Track 4 on Side 1 is not only the best track on the LP, but also quite simply one of the best songs ever recorded by anyone. This is “To Althea From Prison”, a setting to music of the classic poem of the same name. In the track listing, it appears thus:
“To Althea From Prison
Music D. Swarbrick
Lyrics from the works of Richard Lovelace while in prison The Gate House, Westminster (1642.)”.
The very concept of the piece is a work of pure genius. This is a very well known poem, or at least the phrase in it “Stone walls do not a prison make” is in common usage, even if most do not know its origin.
“Music D. Swarbrick” – oh my goodness! The tune he created is one of the most beautiful I’ve ever heard, and fits the poem so incredibly well that it seems to have been with it from the beginning.

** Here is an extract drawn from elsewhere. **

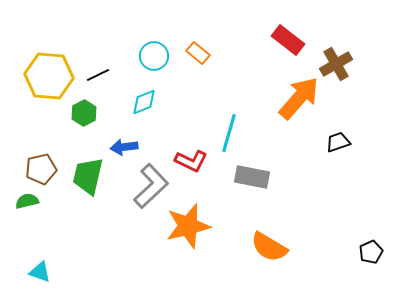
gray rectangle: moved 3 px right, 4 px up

This is very much a Dave Swarbrick song, and oddly, I do not think anyone else would have been preferable to sing it. His 1973 voice was again so eminently right and suitable for this one that again, it seems to have been made for the poem contemporaneously.
The track opens with a brilliant, long violin introduction. Anybody who has seen this chap playing the violin will know that instrument and man become one, and the playing here is no exception. In essence, he plays the whole melody, which is slow and stately; and then the music stops, and we hear his solo voice singing the first line of the poem “When love, with unconfined wings,”, after which the music respectfully resumes.
This one really is a masterpiece, one of the true pinnacles of world musical history.